Dataset content:
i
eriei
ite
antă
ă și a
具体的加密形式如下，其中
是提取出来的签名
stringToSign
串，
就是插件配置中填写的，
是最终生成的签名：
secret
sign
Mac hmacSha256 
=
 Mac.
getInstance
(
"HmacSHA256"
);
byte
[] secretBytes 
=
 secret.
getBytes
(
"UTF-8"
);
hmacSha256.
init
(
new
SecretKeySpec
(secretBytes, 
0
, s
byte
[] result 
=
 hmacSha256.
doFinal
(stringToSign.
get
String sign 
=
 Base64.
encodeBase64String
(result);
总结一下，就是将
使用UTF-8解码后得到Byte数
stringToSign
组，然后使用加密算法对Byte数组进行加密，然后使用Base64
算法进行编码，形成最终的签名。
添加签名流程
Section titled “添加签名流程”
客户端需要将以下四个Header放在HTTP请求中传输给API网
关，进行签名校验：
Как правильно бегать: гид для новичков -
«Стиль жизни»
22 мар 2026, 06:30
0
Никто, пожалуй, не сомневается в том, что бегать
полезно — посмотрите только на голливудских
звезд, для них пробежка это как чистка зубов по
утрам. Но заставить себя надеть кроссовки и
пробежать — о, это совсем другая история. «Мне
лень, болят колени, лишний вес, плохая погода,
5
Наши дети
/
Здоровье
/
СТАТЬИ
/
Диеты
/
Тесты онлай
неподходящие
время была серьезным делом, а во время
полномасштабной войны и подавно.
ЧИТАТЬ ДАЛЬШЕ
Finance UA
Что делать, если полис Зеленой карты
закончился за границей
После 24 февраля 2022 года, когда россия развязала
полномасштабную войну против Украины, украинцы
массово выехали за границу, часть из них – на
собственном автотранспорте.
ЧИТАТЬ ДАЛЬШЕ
---
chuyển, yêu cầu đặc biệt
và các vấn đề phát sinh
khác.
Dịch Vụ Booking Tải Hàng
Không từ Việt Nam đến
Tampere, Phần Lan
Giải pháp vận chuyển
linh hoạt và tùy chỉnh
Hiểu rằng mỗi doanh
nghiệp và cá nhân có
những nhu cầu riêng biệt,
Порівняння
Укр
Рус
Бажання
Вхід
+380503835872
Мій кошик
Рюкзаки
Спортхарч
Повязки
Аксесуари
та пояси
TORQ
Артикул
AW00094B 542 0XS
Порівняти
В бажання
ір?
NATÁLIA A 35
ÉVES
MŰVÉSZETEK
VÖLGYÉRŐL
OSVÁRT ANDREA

What this task involves: Please reproduce the records beginning at the line that has "chuyển, yêu cầu đặc biệt" and stopping after the line that has "OSVÁRT ANDREA", replacing "Tampere" with "Helsinki" and keeping everything else the same.

Your response:
chuyển, yêu cầu đặc biệt
và các vấn đề phát sinh
khác.
Dịch Vụ Booking Tải Hàng
Không từ Việt Nam đến
Helsinki, Phần Lan
Giải pháp vận chuyển
linh hoạt và tùy chỉnh
Hiểu rằng mỗi doanh
nghiệp và cá nhân có
những nhu cầu riêng biệt,
Порівняння
Укр
Рус
Бажання
Вхід
+380503835872
Мій кошик
Рюкзаки
Спортхарч
Повязки
Аксесуари
та пояси
TORQ
Артикул
AW00094B 542 0XS
Порівняти
В бажання
ір?
NATÁLIA A 35
ÉVES
MŰVÉSZETEK
VÖLGYÉRŐL
OSVÁRT ANDREA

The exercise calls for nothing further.